Бася обернулась и от неожиданности выронила несостоявшуюся севрюжину. Та шлепнула пару раз мокрым телом и, добравшись до воды, нырнула в речку. Но это уже не волновало Басю. Она глядела через дорогу, где в непроходимой лесной чаще пристально светились три хищных глаза.

Потом, просочившись через непролазье, на дорогу вынырнул саблезубый владелец глаз, всех трех разом. Припал к земле, уставясь на Басю, нервно ударил по бокам полосатым хвостом.

– Ой! – пискнула Бася на этот раз совсем не внушительно.

Во всей Вселенной… более того: даже в окрестных деревнях не найти второго такого хвоста. Серое на сером, в тонкую полоску – ох, как это выглядит в багровом свете звезды!

Зверь рыкнул вторично, сотрясая лес и обрушивая далекие скалы, и хвост вновь ударил в напружиненные бока.

– Бантик! – выдохнула Бася.

Неузнаваемый Бантик, выпустив когти, прыгнул на Басю.

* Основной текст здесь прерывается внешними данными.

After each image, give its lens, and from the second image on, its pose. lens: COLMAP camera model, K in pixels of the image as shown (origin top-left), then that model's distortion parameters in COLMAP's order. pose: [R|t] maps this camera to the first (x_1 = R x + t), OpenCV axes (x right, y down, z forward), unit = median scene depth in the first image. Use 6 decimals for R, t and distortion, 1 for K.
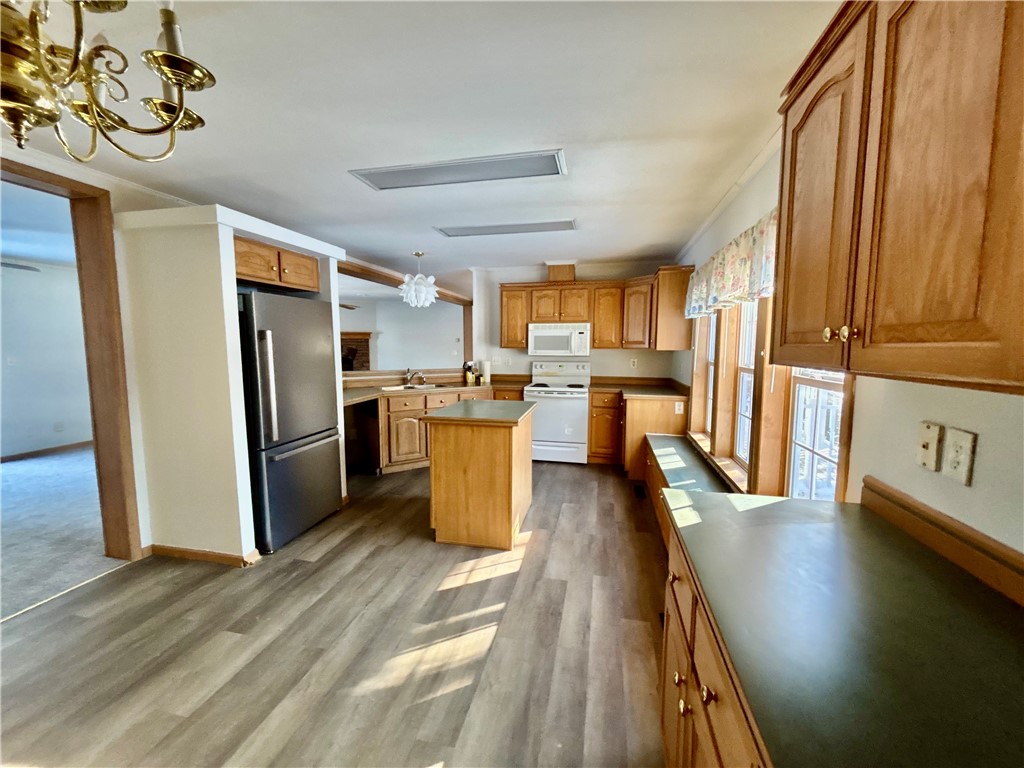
lens RADIAL K [[411.9, 0, 510.1], [0, 411.9, 382.3], [0, 0, 1]] dist [-0.000221, -0.000668]
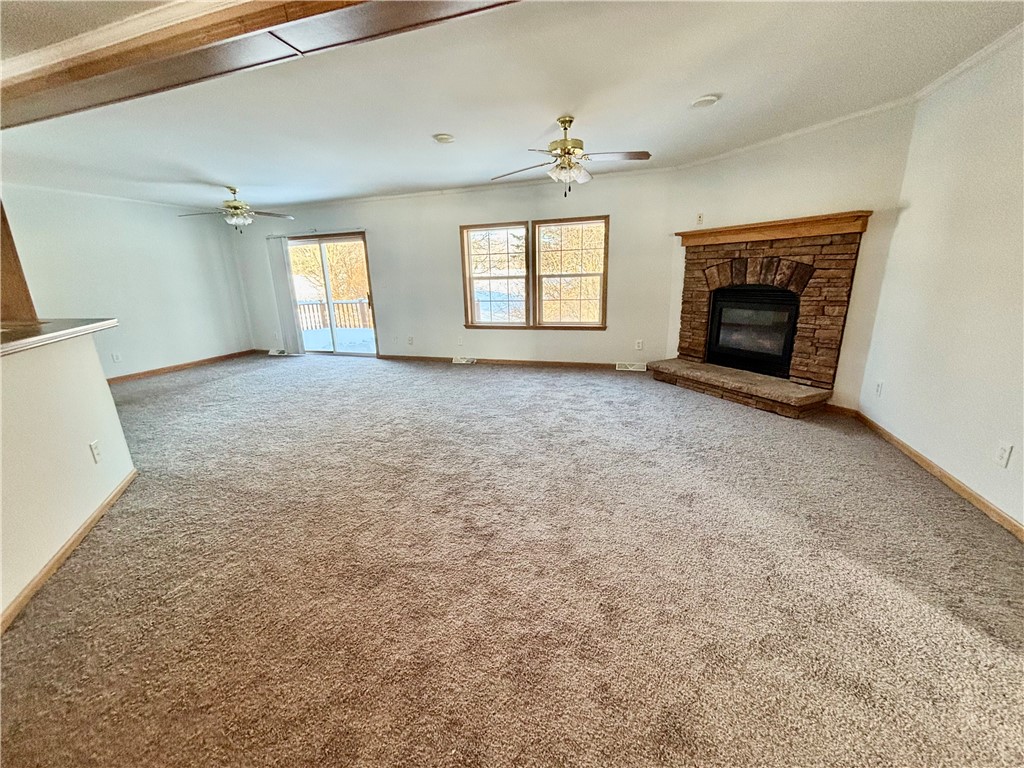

Коготки у Бантика всегда были будь здоров. Они разорвали алмазную чешую на Басиной груди и животе, глубоко вонзились в живое. От боли Бася закричала и что есть силы отмахнулась хвостом. До этого Бася не замечала, что у нее есть хвост, а он оказался здоровенным, больше, чем у саблезубого Бантика, весь в костяных наростах, тяжелый и мощный. Бантик отлетел с жутким мявом. Бася тоже закричала, забыв, что только что призывно шипела, и упала на землю. Сразу подняться не удалось. Бася возилась на грязном дорожном покрытии, которого раньше не замечала, в груди слепо тукала боль, и такая же боль тянула в животе. Наконец Бася сумела встать на ноги и оглядеться. Звезда по-прежнему висела в зените, но цвет у нее был не багровый, а скорей сиреневый. А на востоке ярко золотилось солнце.